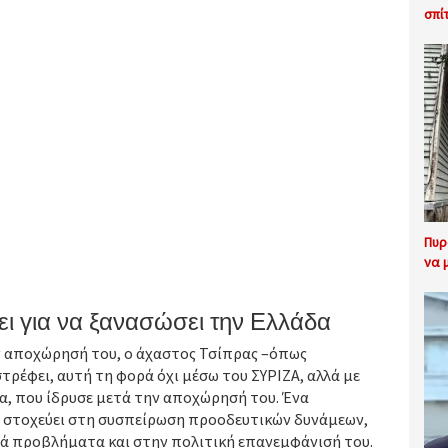
σπί
Πυρ
να 
ι για να ξανασώσει την Ελλάδα
ν αποχώρησή του, ο άχαστος Τσίπρας –όπως
ρέφει, αυτή τη φορά όχι μέσω του ΣΥΡΙΖΑ, αλλά με
α, που ίδρυσε μετά την αποχώρησή του. Ένα
ς, στοχεύει στη συσπείρωση προοδευτικών δυνάμεων,
ά προβλήματα και στην πολιτική επανεμφάνισή του.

--

Your goal: Would you copy out every line of the data above exactly, minus the pictures?

Solution for this task:
σπί
Πυρ
να 
ι για να ξανασώσει την Ελλάδα
ν αποχώρησή του, ο άχαστος Τσίπρας –όπως
ρέφει, αυτή τη φορά όχι μέσω του ΣΥΡΙΖΑ, αλλά με
α, που ίδρυσε μετά την αποχώρησή του. Ένα
ς, στοχεύει στη συσπείρωση προοδευτικών δυνάμεων,
ά προβλήματα και στην πολιτική επανεμφάνισή του.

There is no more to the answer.